I still live in an extended family,
and we drive each other crazy and keep each other sane in equal measure. I couldn’t have managed lone parenting without our wider family. Life’s never tidy, but the centre holds firm.


From a very early age, I felt a sense of reverence,
and something like concentrated peace. I joined the Church of England as an adult, but I grew up attending a Roman Catholic church with my grandmother, who taught me more about God by example than I later learned from reading theology at Oxford. Art broadened and deepened my sense of God, and fed my awareness of divine abundance.


I can’t even draw convincing stick men,
and, ironically, I have a terrible visual memory; but I love colour and texture and form. Arranging a room, choosing fabrics, or decorating a table makes me happy.


I’m enraged by domestic abuse and how it wastes lives.
The lack of funding for refuges, and the injustices visited on victims by the legal system, which ought to protect them, make me furious. The Church needs to take a lead in talking about this openly, loudly, and frequently.

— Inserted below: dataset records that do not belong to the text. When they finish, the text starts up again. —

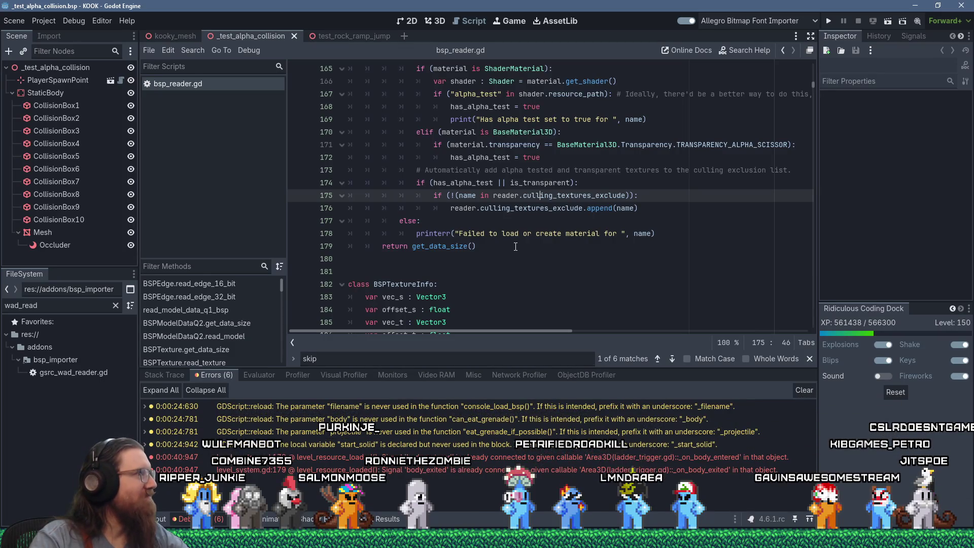
{"action": "left_click", "coordinate": [515, 247]}
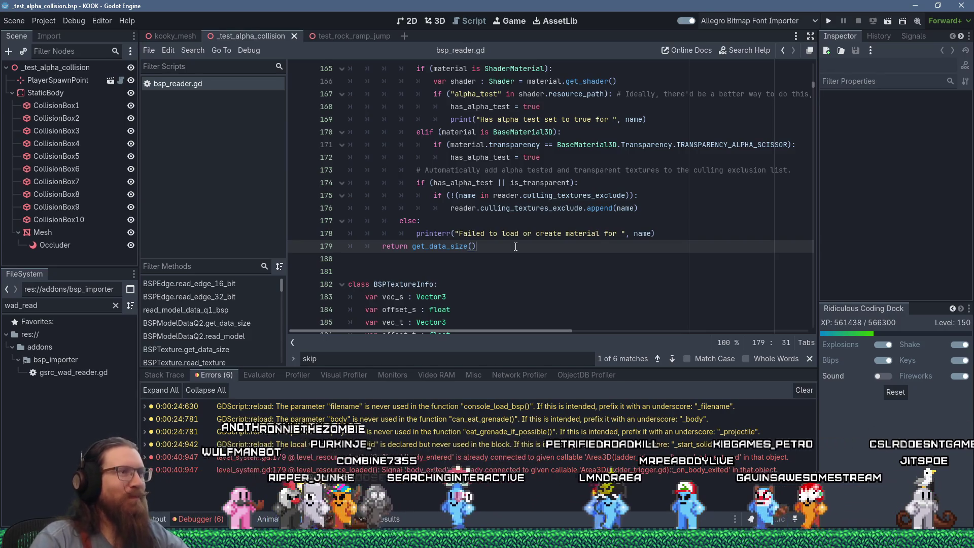
{"action": "scroll", "coordinate": [515, 247], "scroll_direction": "up", "scroll_amount": 3}
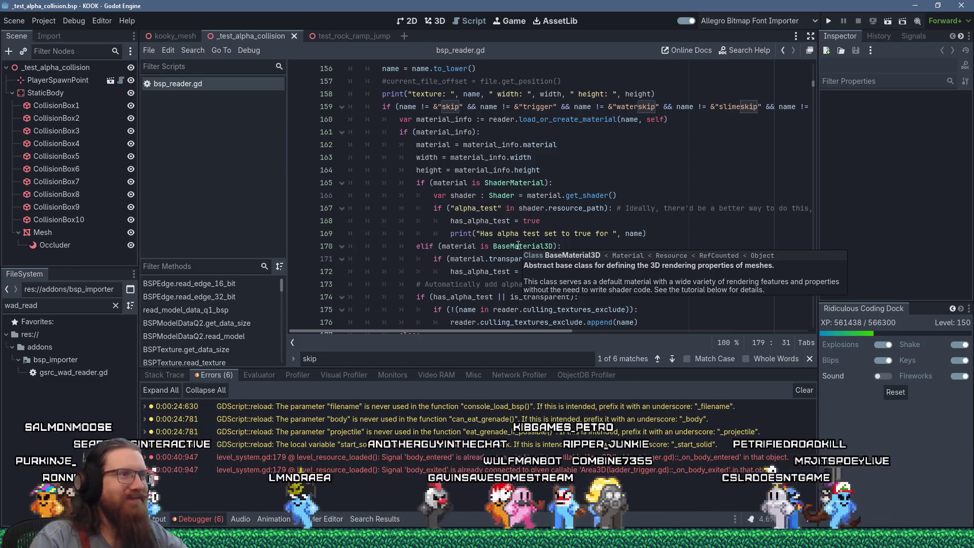
{"action": "scroll", "coordinate": [518, 246], "scroll_direction": "down", "scroll_amount": 4}
{"action": "key", "text": "Down"}
{"action": "key", "text": "Down"}
{"action": "scroll", "coordinate": [524, 275], "scroll_direction": "down", "scroll_amount": 2}
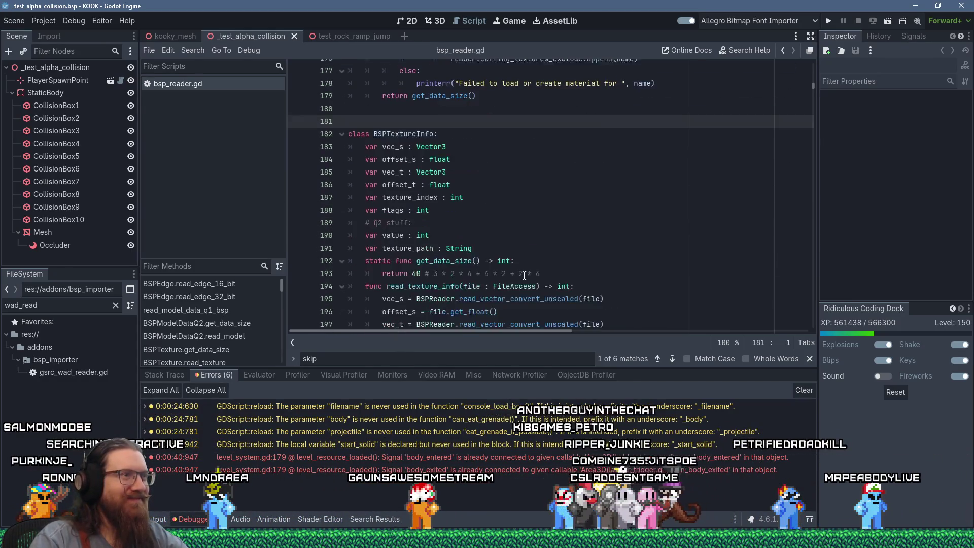
{"action": "scroll", "coordinate": [524, 274], "scroll_direction": "up", "scroll_amount": 10}
{"action": "scroll", "coordinate": [524, 275], "scroll_direction": "up", "scroll_amount": 4}
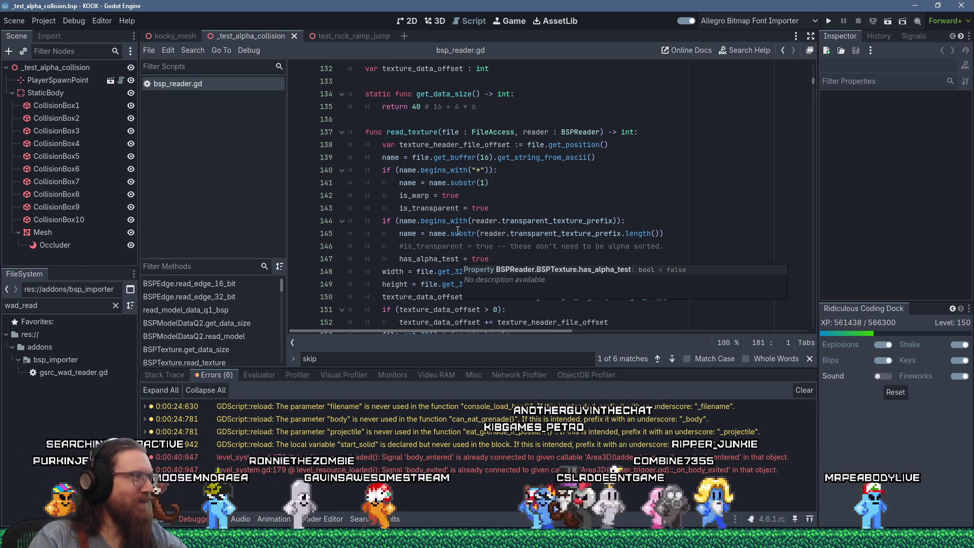
{"action": "scroll", "coordinate": [524, 275], "scroll_direction": "down", "scroll_amount": 9}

The people I love flourishing make me happy.
Finding the right words. El Greco’s painting of the Visitation. Dancing. Giving parties. Dusty little churches. The Royal Opera House. Sunlight on hills. Jewel colours. Solitude. Tea, cake, and a good detective novel. The sound of my children’s breathing when they’re asleep.


The Virgin’s womb is full;
the tomb is empty; and the mercy of God is wider than my imagination. That gives me hope.


I pray that I might behave as if what I believe were true;
for a more radical trust in God.


I’d choose to be locked in a church with the composite character traditionally thought of as Mary Magdalene.
I always read John 20.1-18 with a sense of homecoming, and I always come back to Titian’s Noli me tangere with renewed wonder. Mary is poised between the death she expected and the life she found. What’s happened is just dawning on her. There’s an extraordinary delicacy in this revelation, and the gestures and light with which Titian endows it. I’d love to hear about what it was like to have her love for Christ in his life transformed in this way after the resurrection, about finding herself in a “graveyard” that became a new Eden under Christ’s feet, and about female evangelism.


Chloë Reddaway was talking to Terence Handley MacMath.

Strangeness and Recognition: Mystery and familiarity in Renaissance paintings of Christ is published by Brepols at £85 (Church Times Bookshop £76.50); 978-2-50358-120-0. The Audacity of Christian Art: The problem with Christ is available on the National Gallery’s YouTube channel.